# [Passage shown]

90 William St. West • Smith Falls • 613-283-5696 • https://rmeo.org/
Le Boat Base in Smith Falls
While stopping to see Watson’s Mill, Merrickville, and the train museum was fun, arriving at the Le Boat base in Smith Falls sent ripples of joy throughout my body. It was one of those knock-on-wood-perfect days. The blue sky was dotted with puffy white clouds and the water of Parks Canada’s Rideau Canal was like squeaky clean glass. Our gear and food were piled into wheel barrels for easy transportation to the boat. While my chaperones (haha), Guy from Parks Canada and Lisa from Le Boat, loaded the boat, I sat back and admired its beauty.
Our boat, a Horizon 3, is equipped with three bedrooms, a captain’s chair, a cozy kitchen, and eating space inside. Outside, up a small ladder, is an outdoor table, more seating, a small grill, and another captain’s chair – all under a canvas canopy. There’s space to lay in the sun, too.

# [Records supplied]
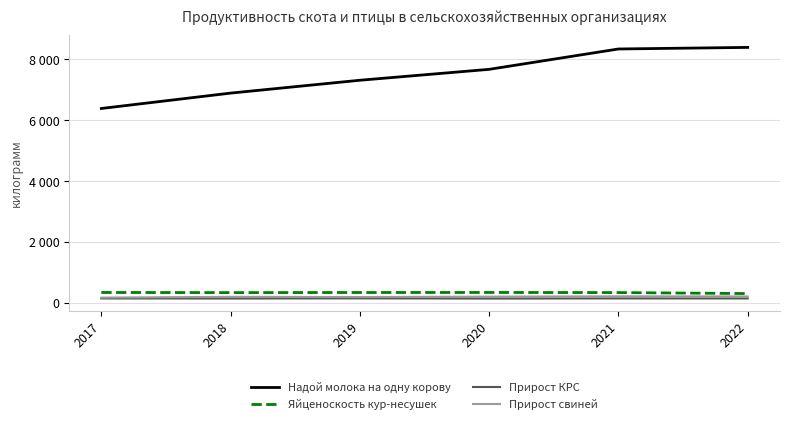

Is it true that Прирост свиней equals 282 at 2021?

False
--
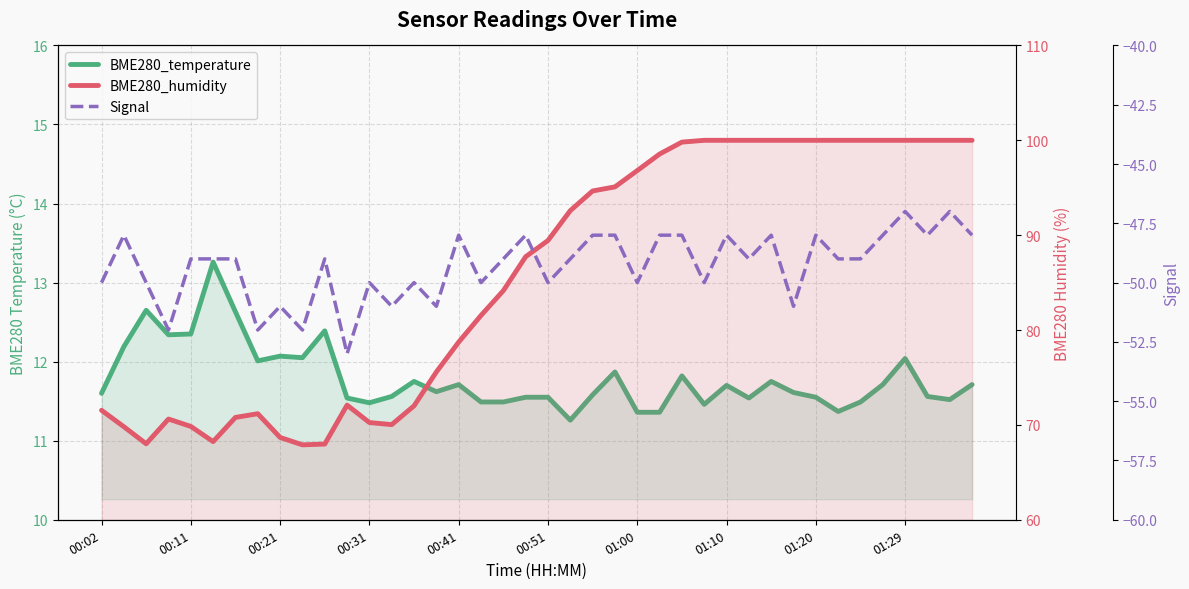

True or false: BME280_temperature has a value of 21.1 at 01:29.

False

# [Exercises]
1) In the Smith Falls passage, what model is the boat?
2) Summarize the Smith Falls passage in two sentences.
The records aren't needed here.

# [Task-by-task outputs]
1) A Horizon 3.

2) After stops at Watson's Mill, Merrickville, and the train museum, the writer arrived at the Le Boat base in Smith Falls on a clear day on the Rideau Canal and felt great joy while Guy from Parks Canada and Lisa from Le Boat loaded the boat. The boat, a Horizon 3, has three bedrooms, a captain's chair, a kitchen, and indoor eating space, plus an outdoor area up a small ladder with a table, seating, a small grill, and another captain's chair under a canvas canopy.